MacLachlan also said the idea of kissing someone new generates the excitement and rush associated with doing something crazy. She said she doesn’t expect much to come from a relationship that starts out with just the physical attachments.
“It works for some people, but I think it works better to start by getting to know each other and then working up to the kiss,” MacLachlan said.
Lois De-Cordova, a junior in mathematics, said if she were to kiss someone random, that person would have to be attractive and have great hygiene.
“If I look at someone and they don’t look clean, there is no way I am going to kiss them,” De-Cordova said.
Music performance freshman Ashley Bradley agreed.
“You can really like someone, but if they don’t know how to work their lips, it just won’t work,” Bradley said. “He can’t be slobbery. There has to enough of a fight and a relax. It’s all about the dynamics.”
Bradley Ferraro, a freshman studying computer engineering, heard about the True Aggie tradition when he first became an Aggie. He said he was excited to find out more, but he knew that kissing strangers could become difficult for a number of reasons.
“It’s important that you understand not to, you know, slobber on their faces. But I think that the difference between an OK kisser and good kisser: the reaction between two people,” Ferraro said. “At first you can be like, ‘Hey, let’s kiss,’ and then you can think, ‘Wow, I don’t like you.'”
Ferraro said if he were to get approached by a girl on True Aggie Night, he would like it best if she came up to him and struck up a conversation.
“I would have talked to her for quite a while and made sure she was a cool person,” Ferraro said. “I think that she could get away with approaching me differently if she was funny about it.”
Bradley shared similar views.
“He would have to make me think he was worth it,” she said. “I’m not just a pair of lips.”
De-Cordova said she hasn’t had much luck with striking up conversations at True Aggie Night.
“None of the guys at True Aggie Night have approached me nicely,” she said. “None of them have been like, ’Hey what’s your name? How have you been?’ I’m not just someone to kiss.”

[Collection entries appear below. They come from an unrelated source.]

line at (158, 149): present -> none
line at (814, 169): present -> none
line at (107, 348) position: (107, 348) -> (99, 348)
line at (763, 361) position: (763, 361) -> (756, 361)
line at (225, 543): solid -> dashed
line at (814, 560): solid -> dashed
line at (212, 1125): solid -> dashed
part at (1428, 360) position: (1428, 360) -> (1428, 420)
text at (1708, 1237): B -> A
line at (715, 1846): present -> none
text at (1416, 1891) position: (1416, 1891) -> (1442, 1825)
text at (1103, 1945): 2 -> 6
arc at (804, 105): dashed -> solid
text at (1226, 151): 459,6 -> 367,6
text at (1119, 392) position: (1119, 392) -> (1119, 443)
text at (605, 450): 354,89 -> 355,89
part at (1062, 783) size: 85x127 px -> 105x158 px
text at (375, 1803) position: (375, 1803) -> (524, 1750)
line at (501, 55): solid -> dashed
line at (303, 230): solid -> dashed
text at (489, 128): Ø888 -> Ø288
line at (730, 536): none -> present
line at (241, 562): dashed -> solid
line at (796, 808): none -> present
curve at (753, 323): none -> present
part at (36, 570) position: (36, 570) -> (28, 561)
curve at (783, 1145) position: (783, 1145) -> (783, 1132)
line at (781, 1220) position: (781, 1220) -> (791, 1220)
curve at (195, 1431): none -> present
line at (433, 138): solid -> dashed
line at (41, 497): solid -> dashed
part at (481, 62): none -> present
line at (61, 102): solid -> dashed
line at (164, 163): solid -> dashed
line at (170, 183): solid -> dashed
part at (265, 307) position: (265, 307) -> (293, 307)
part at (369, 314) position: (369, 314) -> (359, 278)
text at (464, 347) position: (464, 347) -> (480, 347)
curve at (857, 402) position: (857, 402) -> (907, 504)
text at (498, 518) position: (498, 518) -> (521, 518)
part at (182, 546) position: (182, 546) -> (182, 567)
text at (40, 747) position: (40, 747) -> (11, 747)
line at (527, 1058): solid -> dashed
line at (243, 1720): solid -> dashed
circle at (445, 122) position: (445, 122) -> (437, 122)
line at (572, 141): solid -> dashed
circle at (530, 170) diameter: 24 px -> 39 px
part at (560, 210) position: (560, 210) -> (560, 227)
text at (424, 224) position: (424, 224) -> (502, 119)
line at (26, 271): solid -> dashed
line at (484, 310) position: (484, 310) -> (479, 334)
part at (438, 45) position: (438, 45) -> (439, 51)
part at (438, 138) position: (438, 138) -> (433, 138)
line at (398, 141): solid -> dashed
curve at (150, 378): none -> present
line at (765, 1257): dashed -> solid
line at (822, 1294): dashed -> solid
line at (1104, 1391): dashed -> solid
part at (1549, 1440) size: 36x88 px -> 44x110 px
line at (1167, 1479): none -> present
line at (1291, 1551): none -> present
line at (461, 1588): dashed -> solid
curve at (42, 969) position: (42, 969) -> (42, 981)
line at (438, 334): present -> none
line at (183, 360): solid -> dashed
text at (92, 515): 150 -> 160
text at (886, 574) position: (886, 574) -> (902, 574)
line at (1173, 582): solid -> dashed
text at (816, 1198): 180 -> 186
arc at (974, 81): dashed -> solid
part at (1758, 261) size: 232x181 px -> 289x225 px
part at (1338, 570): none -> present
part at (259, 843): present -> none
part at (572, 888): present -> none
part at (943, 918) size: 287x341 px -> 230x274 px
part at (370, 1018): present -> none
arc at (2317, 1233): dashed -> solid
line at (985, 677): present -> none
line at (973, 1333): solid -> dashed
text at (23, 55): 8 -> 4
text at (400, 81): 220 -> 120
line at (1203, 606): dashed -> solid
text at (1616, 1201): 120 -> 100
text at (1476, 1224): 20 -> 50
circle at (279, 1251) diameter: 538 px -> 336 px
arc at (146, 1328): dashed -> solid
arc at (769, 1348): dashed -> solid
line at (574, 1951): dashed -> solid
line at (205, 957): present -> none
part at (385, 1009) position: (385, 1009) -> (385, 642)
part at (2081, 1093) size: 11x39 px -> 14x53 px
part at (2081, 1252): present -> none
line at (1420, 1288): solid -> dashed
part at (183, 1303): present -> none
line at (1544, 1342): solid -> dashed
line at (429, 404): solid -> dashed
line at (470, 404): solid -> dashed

Stephen Berkheiser, a freshman in history, said that if he were to kiss someone he didn’t know, a relationship would not form immediately, if at all.
“It’s not like you kiss and then, ‘Oh shoot, I love you,’” Berkheiser said. “You could definitely get feelings for someone after kissing them, but you would just have to get to know them first.”
He said he has failed in an attempt to kiss someone.
“Once I was going to kiss one of my friends, Dylan, who was getting in my face. I go to kiss him and my hat meets the bill of his hat. Boom. Denied,” Berkheiser said.
Luc Hardin, a freshman in mechanical engineering, said he would want to know a girl before kissing her.
“It’s not my behavior to kiss a stranger,” he said. “It would have to be someone I wanted to kiss, and she would want to kiss me too.”
For Hardin, True Aggie Night seems anticlimactic.
“I don’t want to wait until midnight to see other people kissing,” he said. “It seems unnecessary to wait for 40 minutes to stand on something just to kiss someone.”
However, Bradley sees it as an important university tradition.
“True Aggie Night is a way of trying to get the whole student body together. It’s just a fun shindig,” Bradley said. “Utah State has so much school spirit. You would think more people would come.”